L’AI come un medico: arriva ChatGPT Salute
Rispetto alla versione vista all’inizio dell’anno, ora non è più un’esperienza separata, esterna al chatbot, ma ne è diventata parte integrante, accessibile dal menu laterale. Il motivo è semplice: durante la fase di test, OpenAI ha notato che oltre il 70% delle conversazioni riguardanti la salute nasce durante le normali chat, ad esempio chiedendo gli allergeni durante la preparazione di una ricetta.

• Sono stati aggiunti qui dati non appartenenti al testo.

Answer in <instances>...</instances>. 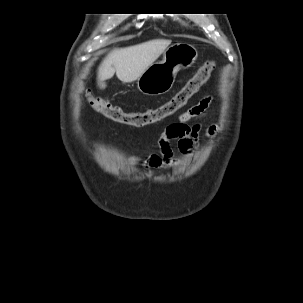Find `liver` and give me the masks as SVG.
I'll return each instance as SVG.
<instances>
[{"instance_id": "liver-1", "label": "liver", "mask_w": 303, "mask_h": 303, "mask_svg": "<svg viewBox=\"0 0 303 303\" xmlns=\"http://www.w3.org/2000/svg\"><path fill=\"white\" fill-rule=\"evenodd\" d=\"M170 44V40L155 39L113 50L98 69V85L100 88H105V80L112 78L115 73L123 83L137 80Z\"/></svg>"}]
</instances>
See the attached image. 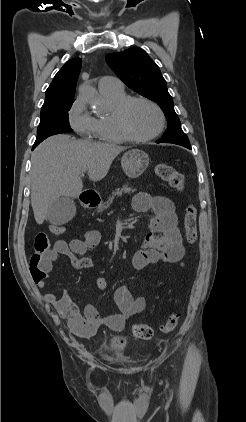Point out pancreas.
<instances>
[{
  "label": "pancreas",
  "mask_w": 246,
  "mask_h": 422,
  "mask_svg": "<svg viewBox=\"0 0 246 422\" xmlns=\"http://www.w3.org/2000/svg\"><path fill=\"white\" fill-rule=\"evenodd\" d=\"M136 190L129 187L128 185L123 186V188H118L116 189L112 195L108 198V201L103 203L101 206H99L98 211L99 212H103L105 209H107L110 204L112 203V201L116 198L122 195V193H133Z\"/></svg>",
  "instance_id": "obj_1"
}]
</instances>
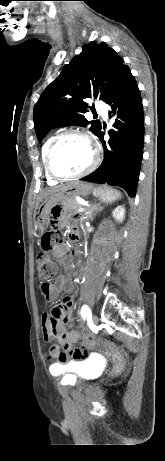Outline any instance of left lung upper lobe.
Wrapping results in <instances>:
<instances>
[{"label": "left lung upper lobe", "instance_id": "obj_1", "mask_svg": "<svg viewBox=\"0 0 165 461\" xmlns=\"http://www.w3.org/2000/svg\"><path fill=\"white\" fill-rule=\"evenodd\" d=\"M128 69L123 58L104 42L90 43L82 47L50 83L34 106V127L38 140L54 127L91 124L90 130L98 135L101 124L97 120L88 121L86 98L106 101L116 88L121 76Z\"/></svg>", "mask_w": 165, "mask_h": 461}]
</instances>
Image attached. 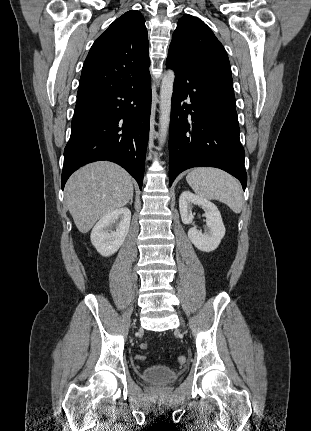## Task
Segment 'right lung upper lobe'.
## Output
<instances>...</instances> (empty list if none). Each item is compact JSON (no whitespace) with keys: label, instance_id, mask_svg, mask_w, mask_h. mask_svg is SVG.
Instances as JSON below:
<instances>
[{"label":"right lung upper lobe","instance_id":"1","mask_svg":"<svg viewBox=\"0 0 311 431\" xmlns=\"http://www.w3.org/2000/svg\"><path fill=\"white\" fill-rule=\"evenodd\" d=\"M145 19L131 10L94 42L84 62L77 96L141 77L150 65Z\"/></svg>","mask_w":311,"mask_h":431}]
</instances>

Ciò che fa ChatGPT Salute è tenere in considerazione alcune informazioni dell’utente, con la sua autorizzazione, per dare risposte sul tema. Di quali dati si tratta? Farmaci assunti, risultati degli esami di laboratorio, visite effettuate di recente e valutazione della qualità del sonno. Per farlo, può interfacciarsi con Apple Health.

Per gli utenti che utilizzano un account gratuito, si basa sul modello GPT-5.5 Instant. Chi invece ha un abbonamento premium può contare su GPT-5.6 Sol, ritenuto da OpenAI il più avanzato e affidabile.
Open Health from the sidebar to securely connect and manage accounts, view a timeline of synced records, and explore recent data and trends.
With your permission, ChatGPT can draw on your connected medical records and… pic.twitter.com/nCNZfWAWlw
— ChatGPT (@ChatGPTapp) July 23, 2026
Non sappiamo quando arriverà in Italia e in Europa
E in Italia? Da noi, ChatGPT Salute non è ancora disponibile, come conferma la pagina ufficiale dedicata alla lista d’attesa, a cui iscriversi per accedere non appena sarà possibile. Non fatichiamo a immaginare che i più rigorosi paletti europei in merito al trattamento dei dati, in particolare quelli altamente sensibili come in questo caso, possano posticiparne parecchio il lancio.

Ad ogni modo, OpenAI garantisce che lo strumento è stato testato a fondo da medici ed esperti del settore prima del rilascio.